### EXERCISE MATERIAL
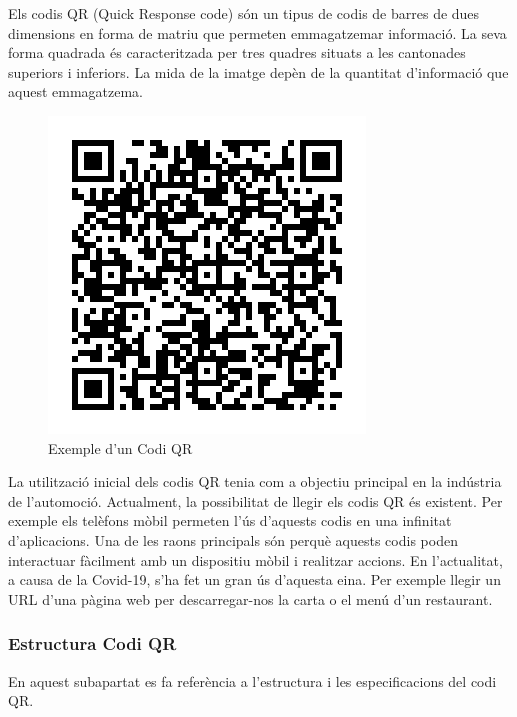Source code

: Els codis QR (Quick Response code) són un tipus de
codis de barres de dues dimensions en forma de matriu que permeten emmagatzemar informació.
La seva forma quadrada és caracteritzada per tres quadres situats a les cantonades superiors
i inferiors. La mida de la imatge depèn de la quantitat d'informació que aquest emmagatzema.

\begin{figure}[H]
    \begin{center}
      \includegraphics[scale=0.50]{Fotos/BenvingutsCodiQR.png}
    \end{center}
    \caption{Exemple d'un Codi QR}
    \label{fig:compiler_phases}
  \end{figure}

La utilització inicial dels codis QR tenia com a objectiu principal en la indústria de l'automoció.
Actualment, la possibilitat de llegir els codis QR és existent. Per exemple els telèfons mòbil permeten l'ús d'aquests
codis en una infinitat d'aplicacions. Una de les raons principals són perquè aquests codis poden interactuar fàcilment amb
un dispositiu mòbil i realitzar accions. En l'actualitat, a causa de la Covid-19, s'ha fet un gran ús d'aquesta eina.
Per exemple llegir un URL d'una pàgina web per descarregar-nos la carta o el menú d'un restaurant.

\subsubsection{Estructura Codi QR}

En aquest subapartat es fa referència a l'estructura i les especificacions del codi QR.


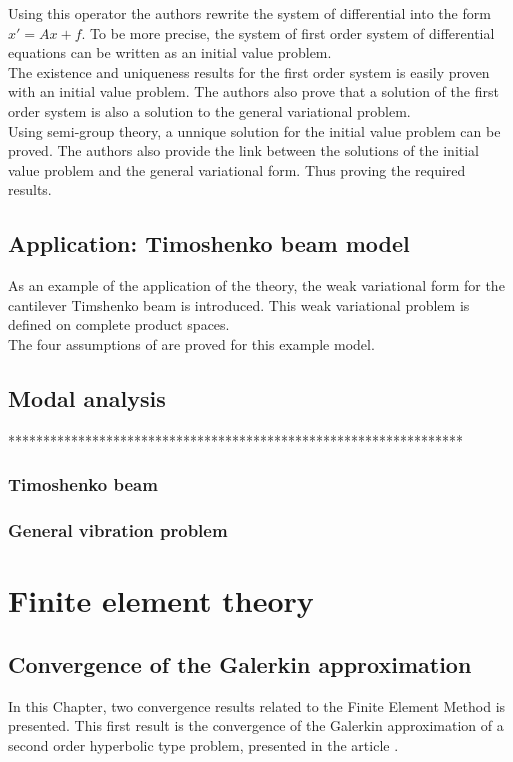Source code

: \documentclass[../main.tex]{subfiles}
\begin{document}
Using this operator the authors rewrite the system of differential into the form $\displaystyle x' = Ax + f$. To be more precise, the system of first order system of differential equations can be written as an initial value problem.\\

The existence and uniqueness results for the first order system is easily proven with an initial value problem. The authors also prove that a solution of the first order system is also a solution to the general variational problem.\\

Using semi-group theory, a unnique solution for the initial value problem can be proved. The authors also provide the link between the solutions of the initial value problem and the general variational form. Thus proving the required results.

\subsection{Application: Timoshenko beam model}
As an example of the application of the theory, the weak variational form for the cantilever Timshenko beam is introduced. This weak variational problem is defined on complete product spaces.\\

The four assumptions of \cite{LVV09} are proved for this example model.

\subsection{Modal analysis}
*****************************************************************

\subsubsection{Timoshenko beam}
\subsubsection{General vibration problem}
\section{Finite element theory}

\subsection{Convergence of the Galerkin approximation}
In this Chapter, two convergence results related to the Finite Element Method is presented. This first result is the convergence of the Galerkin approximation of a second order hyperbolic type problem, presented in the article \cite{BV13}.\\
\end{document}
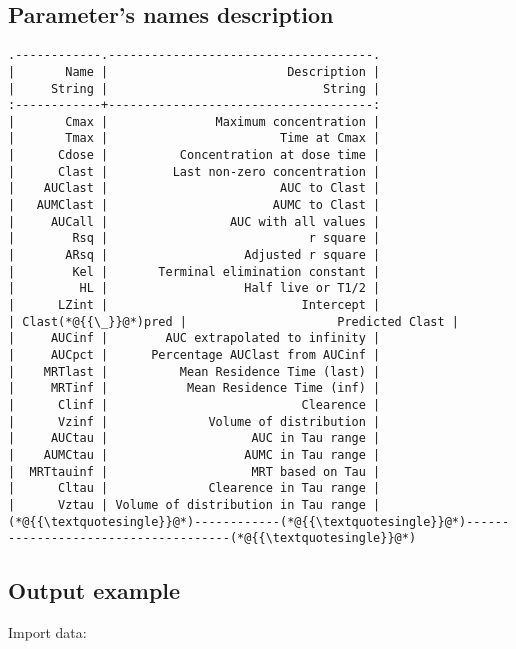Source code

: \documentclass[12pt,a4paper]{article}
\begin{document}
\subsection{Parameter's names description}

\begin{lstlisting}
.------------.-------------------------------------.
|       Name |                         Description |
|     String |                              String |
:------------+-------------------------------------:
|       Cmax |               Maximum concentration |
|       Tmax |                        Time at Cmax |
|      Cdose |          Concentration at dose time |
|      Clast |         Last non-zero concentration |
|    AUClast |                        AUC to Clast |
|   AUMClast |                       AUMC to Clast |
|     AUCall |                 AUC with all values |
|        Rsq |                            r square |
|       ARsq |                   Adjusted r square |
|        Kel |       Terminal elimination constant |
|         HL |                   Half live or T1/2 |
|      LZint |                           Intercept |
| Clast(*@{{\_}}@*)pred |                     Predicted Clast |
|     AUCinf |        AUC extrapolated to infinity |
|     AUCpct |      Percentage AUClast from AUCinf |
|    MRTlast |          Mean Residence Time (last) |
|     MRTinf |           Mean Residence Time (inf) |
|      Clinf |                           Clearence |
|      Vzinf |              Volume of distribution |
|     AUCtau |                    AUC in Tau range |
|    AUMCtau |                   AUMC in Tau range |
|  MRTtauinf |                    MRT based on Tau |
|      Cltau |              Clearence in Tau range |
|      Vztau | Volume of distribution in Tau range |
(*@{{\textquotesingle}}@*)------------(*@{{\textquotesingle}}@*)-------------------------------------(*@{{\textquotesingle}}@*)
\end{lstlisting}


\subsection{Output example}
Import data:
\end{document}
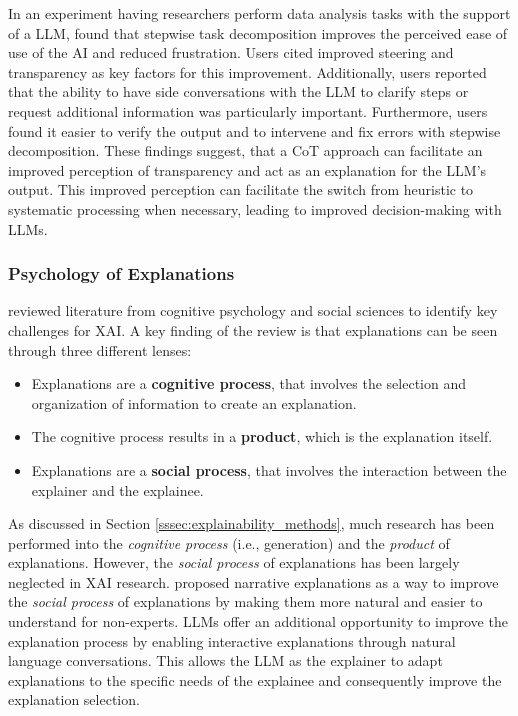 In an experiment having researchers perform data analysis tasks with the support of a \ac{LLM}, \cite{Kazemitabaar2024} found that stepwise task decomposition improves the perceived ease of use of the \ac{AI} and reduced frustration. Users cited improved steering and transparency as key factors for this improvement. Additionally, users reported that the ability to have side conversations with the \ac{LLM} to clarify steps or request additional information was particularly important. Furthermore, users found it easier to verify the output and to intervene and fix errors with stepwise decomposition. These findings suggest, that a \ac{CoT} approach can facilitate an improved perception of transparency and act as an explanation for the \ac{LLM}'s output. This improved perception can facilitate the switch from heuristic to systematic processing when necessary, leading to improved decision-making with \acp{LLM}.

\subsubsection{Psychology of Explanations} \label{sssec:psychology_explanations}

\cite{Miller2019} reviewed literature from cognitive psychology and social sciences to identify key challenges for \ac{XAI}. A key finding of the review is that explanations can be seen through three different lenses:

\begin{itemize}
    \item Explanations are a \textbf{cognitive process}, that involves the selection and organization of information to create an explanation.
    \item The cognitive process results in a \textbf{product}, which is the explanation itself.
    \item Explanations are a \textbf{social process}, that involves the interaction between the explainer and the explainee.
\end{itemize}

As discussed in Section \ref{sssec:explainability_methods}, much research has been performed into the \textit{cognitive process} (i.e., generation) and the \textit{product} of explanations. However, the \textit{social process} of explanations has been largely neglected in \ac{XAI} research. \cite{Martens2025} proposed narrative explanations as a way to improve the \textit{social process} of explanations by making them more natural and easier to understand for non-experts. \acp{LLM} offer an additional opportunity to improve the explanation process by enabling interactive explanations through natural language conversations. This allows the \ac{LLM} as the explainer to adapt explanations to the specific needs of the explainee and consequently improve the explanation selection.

### EXERCISE
Present each line from the listing that holds the string "documentclass".

### EXPECTED OUTPUT
: \documentclass[../main.tex]{subfiles}
: \documentclass[12pt,a4paper]{article}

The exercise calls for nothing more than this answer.